Mr. Frankel and Mr. Sarda, however, had other plans. At the time of the taping last July, they were enrolled in Tech Stars, a start-up accelerator program. Three months after returning to Boulder, Colo., to finish the program, they accepted a deal offered by several mentors. It staked them to $1.5 million at a significantly higher valuation than Mr. O’Leary had placed on the company.
For Mr. Frankel and Mr. Sarda, former classmates at the University of Pennsylvania’s Wharton School, appearing on the show has been a win-win-win. While not all of the feedback they received from the sharks was positive, Mr. Frankel said the critique helped them rethink several aspects of the business.
“The segment was only eight minutes, but we were in there shooting for 50 minutes,” he explained. “It was just like any intense investor meeting.”
For example, Mr. Cuban hammered away at whether they had the infrastructure in place to serve businesses. Mr. O’Leary encouraged them to license their back-end technology to large translation companies that occupy the higher end of the market.
“You look at where we were then and where we are now, and we’re almost an entirely different company,” Mr.
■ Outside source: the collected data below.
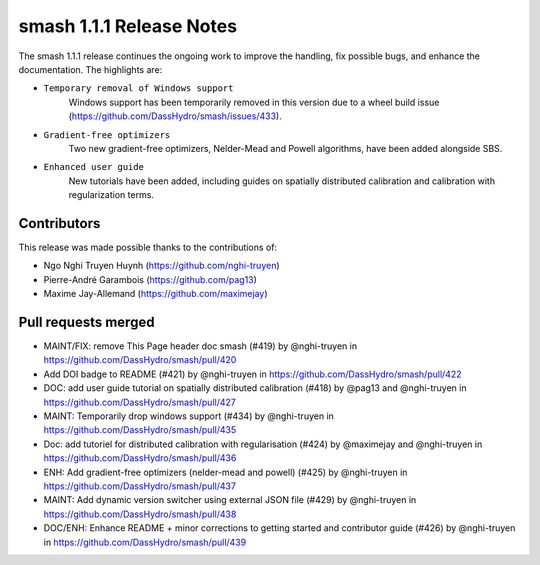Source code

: .. _release.1.1.1-notes:

=========================
smash 1.1.1 Release Notes
=========================

The smash 1.1.1 release continues the ongoing work to improve the handling, fix possible bugs, and enhance the documentation.
The highlights are:

- ``Temporary removal of Windows support``
    Windows support has been temporarily removed in this version due to a wheel build issue (https://github.com/DassHydro/smash/issues/433).

- ``Gradient-free optimizers``
    Two new gradient-free optimizers, Nelder-Mead and Powell algorithms, have been added alongside SBS.

- ``Enhanced user guide``
    New tutorials have been added, including guides on spatially distributed calibration and calibration with regularization terms.

------------
Contributors
------------

This release was made possible thanks to the contributions of:

- Ngo Nghi Truyen Huynh (`<https://github.com/nghi-truyen>`__)
- Pierre-André Garambois (`<https://github.com/pag13>`__)
- Maxime Jay-Allemand (`<https://github.com/maximejay>`__)

--------------------
Pull requests merged
--------------------

* MAINT/FIX: remove This Page header doc smash (#419) by @nghi-truyen in https://github.com/DassHydro/smash/pull/420
* Add DOI badge to README (#421) by @nghi-truyen in https://github.com/DassHydro/smash/pull/422
* DOC: add user guide tutorial on spatially distributed calibration (#418) by @pag13 and @nghi-truyen in https://github.com/DassHydro/smash/pull/427
* MAINT: Temporarily drop windows support (#434) by @nghi-truyen in https://github.com/DassHydro/smash/pull/435
* Doc: add tutoriel for distributed calibration with regularisation  (#424) by @maximejay and @nghi-truyen in https://github.com/DassHydro/smash/pull/436
* ENH: Add gradient-free optimizers (nelder-mead and powell) (#425) by @nghi-truyen in https://github.com/DassHydro/smash/pull/437
* MAINT: Add dynamic version switcher using external JSON file (#429) by @nghi-truyen in https://github.com/DassHydro/smash/pull/438
* DOC/ENH: Enhance README + minor corrections to getting started and contributor guide (#426) by @nghi-truyen in https://github.com/DassHydro/smash/pull/439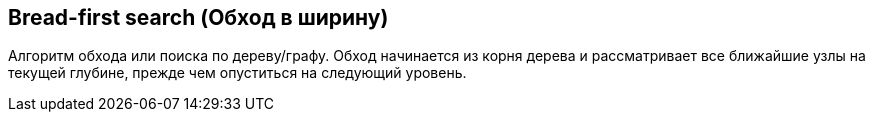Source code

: 
== Bread-first search (Обход в ширину)

Алгоритм обхода или поиска по дереву/графу.
Обход начинается из корня дерева и рассматривает все ближайшие узлы на текущей глубине, прежде чем опуститься на следующий уровень.
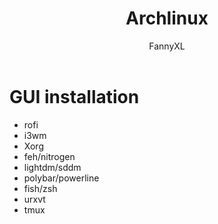 #+TITLE: Archlinux
#+DESCRIPTION: Archlinux Learn
#+AUTHOR: FannyXL
* GUI installation
- rofi
- i3wm
- Xorg
- feh/nitrogen
- lightdm/sddm
- polybar/powerline
- fish/zsh
- urxvt
- tmux
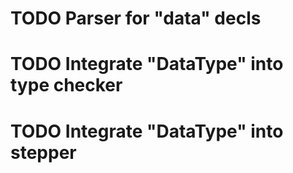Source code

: * TODO Parser for "data" decls
* TODO Integrate "DataType" into type checker
* TODO Integrate "DataType" into stepper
Frankel said. “And a lot of that has to do with the feedback we got on ‘Shark Tank.’ ”
On the Friday night the episode appeared last month, VerbalizeIt held a viewing party for friends and employees at its Manhattan offices. Earlier in the week, the company had posted ads on career forums offering multilingual residents $10 an hour to attend the party and bolster their ranks of translators for an expected wave of post-show calls.
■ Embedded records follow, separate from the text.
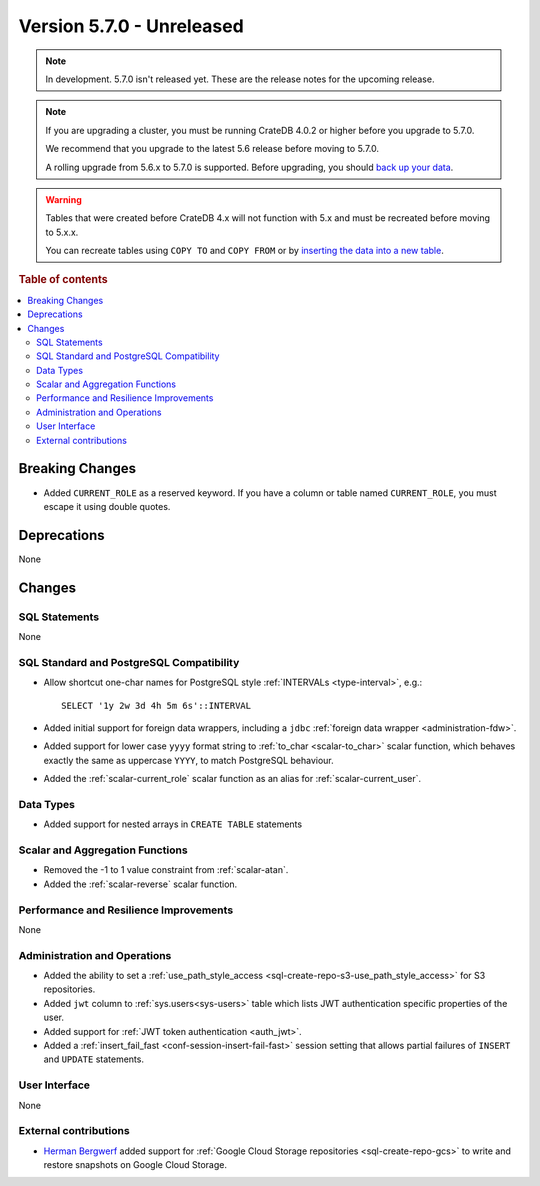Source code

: .. _version_5.7.0:

==========================
Version 5.7.0 - Unreleased
==========================

.. comment 1. Remove the " - Unreleased" from the header above and adjust the ==
.. comment 2. Remove the NOTE below and replace with: "Released on 20XX-XX-XX."
.. comment    (without a NOTE entry, simply starting from col 1 of the line)

.. NOTE::

    In development. 5.7.0 isn't released yet. These are the release notes for
    the upcoming release.


.. NOTE::

    If you are upgrading a cluster, you must be running CrateDB 4.0.2 or higher
    before you upgrade to 5.7.0.

    We recommend that you upgrade to the latest 5.6 release before moving to
    5.7.0.

    A rolling upgrade from 5.6.x to 5.7.0 is supported.
    Before upgrading, you should `back up your data`_.

.. WARNING::

    Tables that were created before CrateDB 4.x will not function with 5.x
    and must be recreated before moving to 5.x.x.

    You can recreate tables using ``COPY TO`` and ``COPY FROM`` or by
    `inserting the data into a new table`_.

.. _back up your data: https://crate.io/docs/crate/reference/en/latest/admin/snapshots.html
.. _inserting the data into a new table: https://crate.io/docs/crate/reference/en/latest/admin/system-information.html#tables-need-to-be-recreated

.. rubric:: Table of contents

.. contents::
   :local:


Breaking Changes
================

- Added ``CURRENT_ROLE`` as a reserved keyword. If you have a column or table
  named ``CURRENT_ROLE``, you must escape it using double quotes.

Deprecations
============

None

Changes
=======

SQL Statements
--------------

None

SQL Standard and PostgreSQL Compatibility
-----------------------------------------

- Allow shortcut one-char names for PostgreSQL style
  :ref:`INTERVALs <type-interval>`, e.g.::

    SELECT '1y 2w 3d 4h 5m 6s'::INTERVAL

- Added initial support for foreign data wrappers, including a ``jdbc``
  :ref:`foreign data wrapper <administration-fdw>`.

- Added support for lower case ``yyyy`` format string to
  :ref:`to_char <scalar-to_char>` scalar function, which behaves exactly the
  same as uppercase ``YYYY``, to match PostgreSQL behaviour.

- Added the :ref:`scalar-current_role` scalar function as an alias for
  :ref:`scalar-current_user`.

Data Types
----------

- Added support for nested arrays in ``CREATE TABLE`` statements

Scalar and Aggregation Functions
--------------------------------

- Removed the -1 to 1 value constraint from :ref:`scalar-atan`.

- Added the :ref:`scalar-reverse` scalar function.

Performance and Resilience Improvements
---------------------------------------

None

Administration and Operations
-----------------------------

- Added the ability to set a
  :ref:`use_path_style_access <sql-create-repo-s3-use_path_style_access>` for
  S3 repositories.

- Added ``jwt`` column to :ref:`sys.users<sys-users>` table which lists JWT
  authentication specific properties of the user.

- Added support for :ref:`JWT token authentication <auth_jwt>`.

- Added a :ref:`insert_fail_fast <conf-session-insert-fail-fast>` session
  setting that allows partial failures of ``INSERT`` and ``UPDATE`` statements.

User Interface
--------------

None

External contributions
----------------------

- `Herman Bergwerf <https://github.com/bergwerf>`_ added support for
  :ref:`Google Cloud Storage repositories <sql-create-repo-gcs>` to write and
  restore snapshots on Google Cloud Storage.
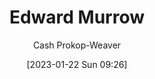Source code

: :PROPERTIES:
:ID:       83a8f1dd-f250-40da-886f-8b5512a83f1a
:LAST_MODIFIED: [2023-09-05 Tue 20:16]
:END:
#+title: Edward Murrow
#+hugo_custom_front_matter: :slug "83a8f1dd-f250-40da-886f-8b5512a83f1a"
#+author: Cash Prokop-Weaver
#+date: [2023-01-22 Sun 09:26]
#+filetags: :hastodo:person:
* TODO [#4] Flashcards :noexport:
After the episode ended, a group of translators sat a table as cellphones went off around them. One call came to Austin Jacobson, a 22-year-old part-time drummer and French speaker, who had relocated from Washington just two weeks earlier. “Hello, VerbalizeIt, ready to translate,” he said.
“I need to know how to say, ‘I’m sorry, I love you,’ ” said a man on the other end of the line.
“Well, there are a couple of ways you can say it,” Mr. Jacobson responded. “You can say, ‘Je suis désolé, je t’aime.’ Or you can say … “
“Just say it one way,” said the man, more urgently. “She’s standing right here.”
“Je suis désolé, je t’aime.”
“Thank you,” said the man softly.
A moment later, an update flashed on Mr. Jacobson’s work history account. Thanks to VerbalizeIt and “Shark Tank,” the aspiring jazz musician had helped a young couple find love and made 20 cents.
It could not have been scripted any better.